Top of Study material

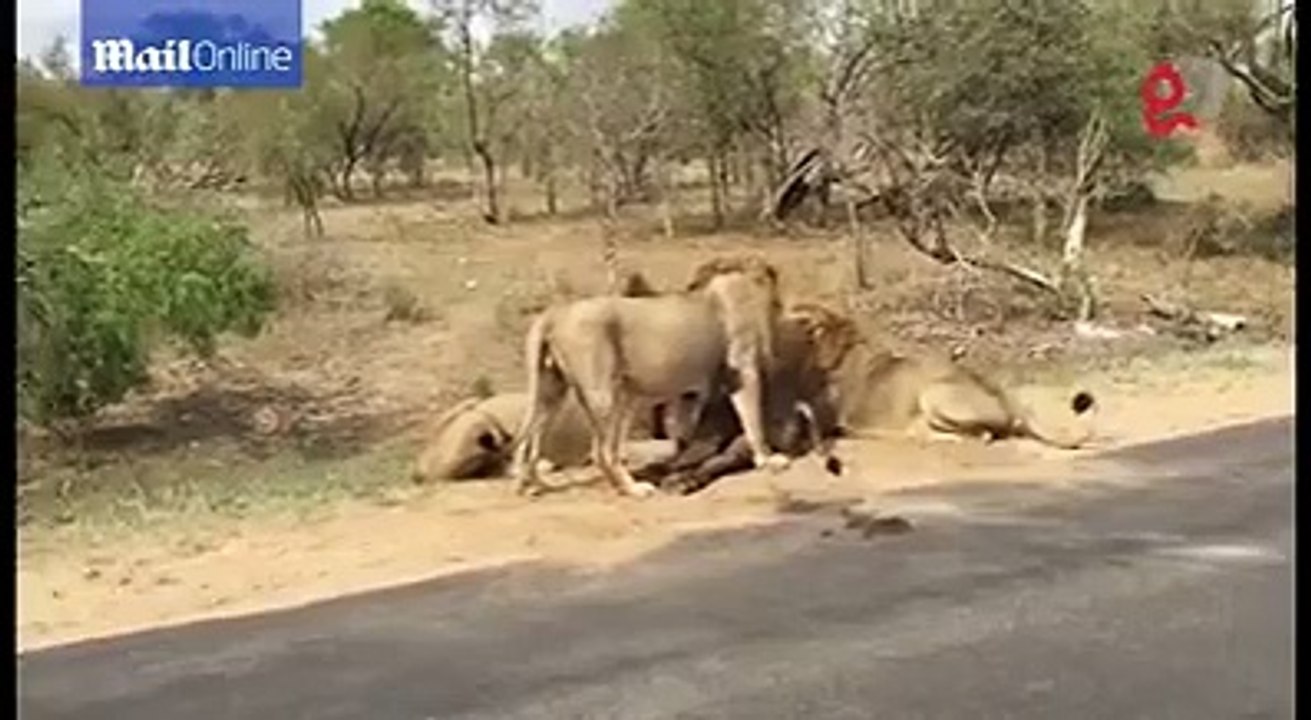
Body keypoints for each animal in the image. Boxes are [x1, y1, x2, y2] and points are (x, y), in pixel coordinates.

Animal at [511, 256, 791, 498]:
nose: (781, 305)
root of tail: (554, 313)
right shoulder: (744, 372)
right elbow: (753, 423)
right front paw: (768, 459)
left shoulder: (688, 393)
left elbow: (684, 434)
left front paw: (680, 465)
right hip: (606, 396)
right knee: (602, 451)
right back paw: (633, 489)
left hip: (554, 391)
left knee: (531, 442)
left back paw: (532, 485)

Bottom of Study material
Top of Study material

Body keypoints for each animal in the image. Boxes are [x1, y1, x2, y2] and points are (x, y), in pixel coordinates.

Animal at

Bottom of Study material

### [What is expected]
Keeping every character as it is, restate the lines above that run from the line with "nose: (781, 305)" through the line with "left back paw: (532, 485)", both included, and nothing else.

### [Answer for the task]
nose: (781, 305)
root of tail: (554, 313)
right shoulder: (744, 372)
right elbow: (753, 423)
right front paw: (768, 459)
left shoulder: (688, 393)
left elbow: (684, 434)
left front paw: (680, 465)
right hip: (606, 396)
right knee: (602, 451)
right back paw: (633, 489)
left hip: (554, 391)
left knee: (531, 442)
left back paw: (532, 485)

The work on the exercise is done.